# [Reading text]
────────────────────────────────────────

In a world where, as a result of recent globalization and privatization processes, business power has increased exponentially, allegations of corporate abuses of human rights are becoming more frequent.
Notwithstanding this, in a traditional reading of international law, if a state is unwilling or unable to protect the human rights of the individuals under its jurisdiction, victims of business abuses have no access to alternative judicial remedies. On the one hand, they cannot bring corporations before international bodies (human rights law creates obligations for States but not for companies, which are not considered full subjects of international law). On the other hand, they cannot resort to the courts of the States where these enterprises are incorporated (jurisdiction is deemed to have extra-territorial limitations).
But, the situation may change. The following are three events that will mark 2013 in the business and human rights agenda:
- The United States Supreme Court will decide whether the Alien Tort Claims Act (a statute granting jurisdiction to US federal courts over civil actions by foreigners for torts committed in violation of international law) can be used by victims of the worst corporate abuses even outside US territory. Access to effective remedy is one of the most pressing issues in business and human rights.

────────────────────────────────────────

# [Source data]
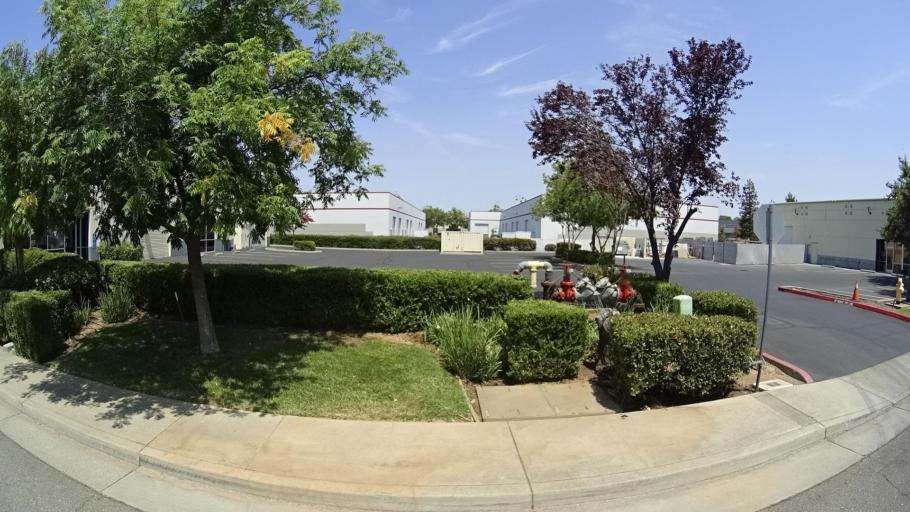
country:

────────────────────────────────────────

# [Tasks and exercises]
a. In the business and human rights text, rewrite the paragraph beginning "Notwithstanding this" as a short bulleted list that keeps its main facts.
b. List every court or international body mentioned in the business and human rights text.

# [Responses per task]
a.
- Under a traditional reading of international law, if a state is unwilling or unable to protect human rights within its jurisdiction, victims of business abuses have no alternative judicial remedies.
- They cannot bring corporations before international bodies, because human rights law binds States but not companies, which are not full subjects of international law.
- They cannot turn to the courts of the States where the enterprises are incorporated, because jurisdiction is considered to have extra-territorial limits.

b.
- International bodies
- The courts of the States where the enterprises are incorporated
- The United States Supreme Court
- US federal courts